Highlights & Insights¶
- Solving security problems architecturally: By analogy to data execution prevention (DEP) in computer security, ASIDE enforces a hardware-level distinction between executable and non-executable memory. This work is the first to successfully transfer this principle to LLMs.
- Zero-cost security gains: Significant security improvements are achieved without adversarial training, safety datasets, or additional parameters—relying solely on a fixed rotation and standard SFT. This finding is particularly compelling.
- Design insight: rotation vs. offset: ISE creates separation in embedding space via learnable offsets, but these offsets are gradually "absorbed" by the model as depth increases. Orthogonal rotation is geometrically more durable because it creates orthogonal subspaces rather than merely offset regions within the same subspace.
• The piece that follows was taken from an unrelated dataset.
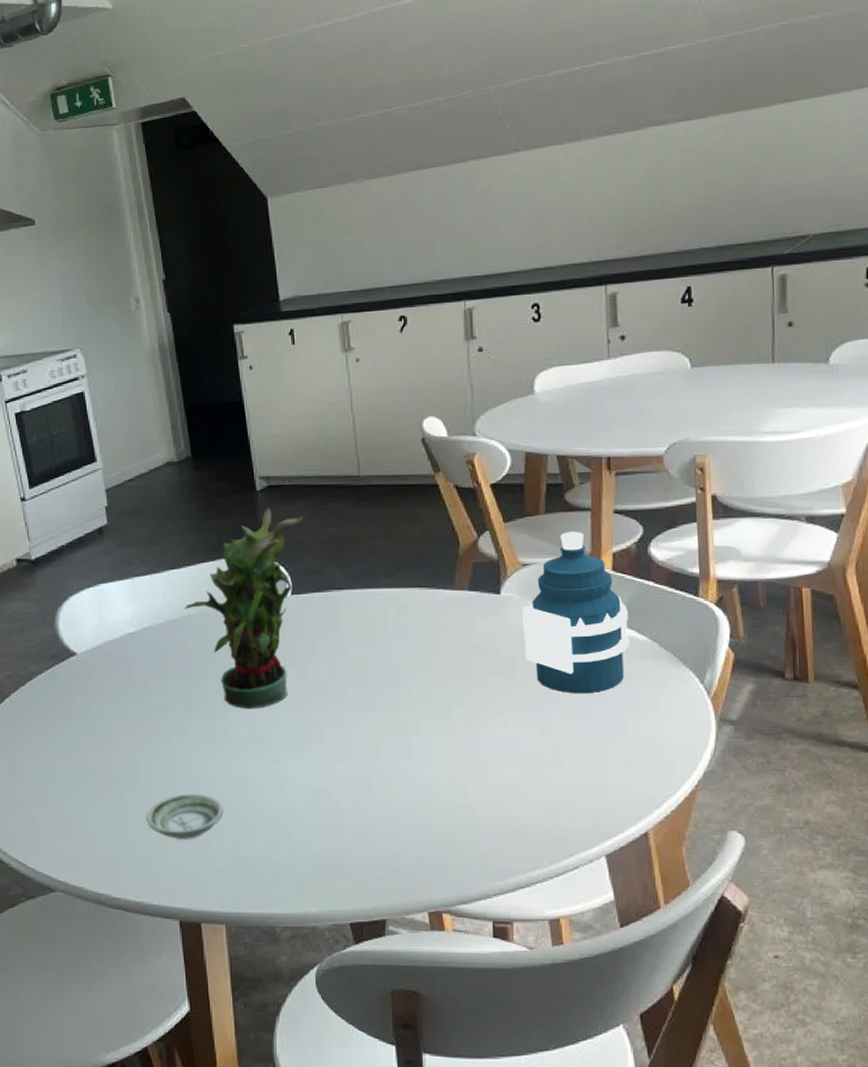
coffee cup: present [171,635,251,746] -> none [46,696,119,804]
Limitations & Future Work¶
- Deployment requires knowledge of each token's functional role (instruction vs. data), which restricts applicability. In general-purpose chat assistants, user inputs can simultaneously serve as instructions and contain data, making role boundaries ambiguous.
- Experiments are not conducted on safety-fine-tuned Instruct models (intentionally, but Instruct models are standard in practice); the combined effect of ASIDE and safety tuning remains unknown.
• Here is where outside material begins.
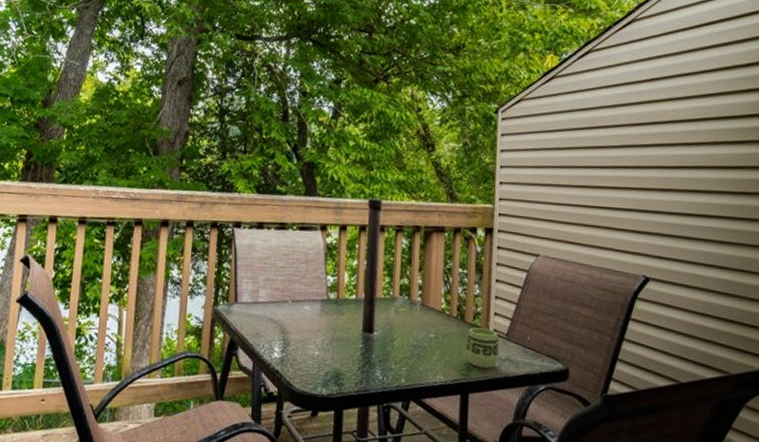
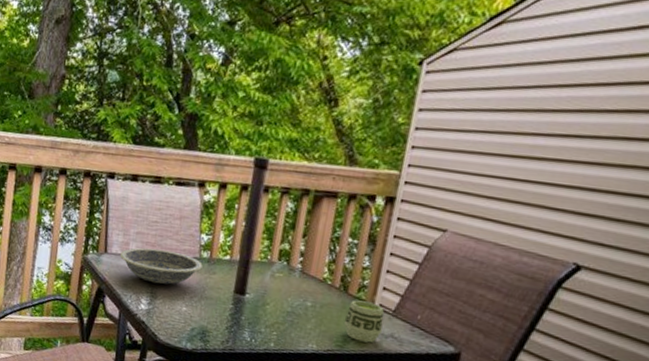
bowl: none [250,294,331,330] -> present [119,247,203,285]

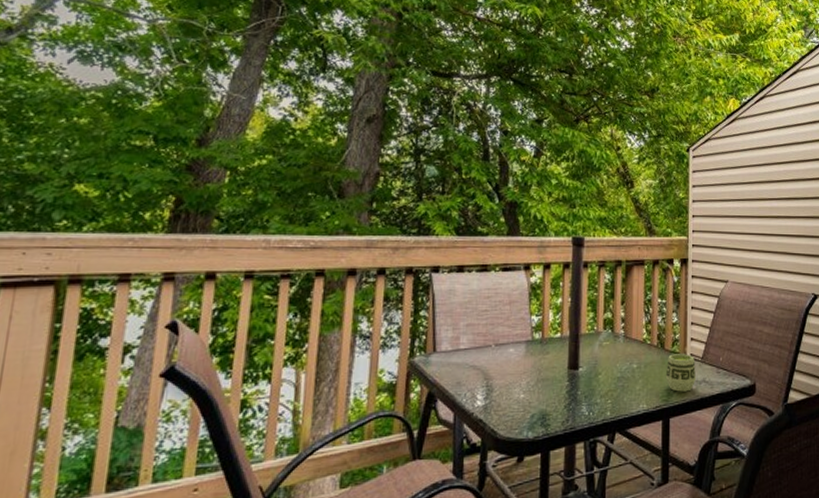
bowl: present [119,247,203,285] -> none [450,338,536,375]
- Improvement on StruQ-OOD attacks is limited, indicating that out-of-distribution injection remains a challenge.
- Whether the fixed \(\frac{\pi}{2}\) rotation is optimal is not investigated; other rotation angles or learnable rotations are not explored.
Related Work & Insights¶
- vs. ISE (Wu et al., 2024): ISE uses learnable offset vectors to differentiate roles but loses separation in deeper layers, performing comparably to or worse than the Vanilla baseline on safety metrics. ASIDE achieves more durable separation via orthogonal rotation.
- vs. Prompt Engineering: Delimiters and special tokens perform separation at the input level and can be forged by adversaries; ASIDE operates at the embedding level, where rotation cannot be manipulated through text.
- vs. Adversarial Training: Adversarial training defends only against observed attack patterns; ASIDE provides a structural, attack-agnostic defense.
- The method can be directly extended to multi-level instruction hierarchies (e.g., system > user > tool) by defining additional orthogonal transformations.
Rating¶
- Novelty: ⭐⭐⭐⭐⭐ First work to achieve instruction-data separation at the architectural level; the concept is clear and elegant.
- Experimental Thoroughness: ⭐⭐⭐⭐ Covers 6 models × 8 safety benchmarks + separation evaluation + interpretability analysis, though Instruct models are not tested.
- Writing Quality: ⭐⭐⭐⭐⭐ Motivation is grounded in classical principles from computer security; the writing is fluent and logically rigorous.
- Value: ⭐⭐⭐⭐⭐ Introduces a novel safety enhancement pathway that is both practical and theoretically well-founded.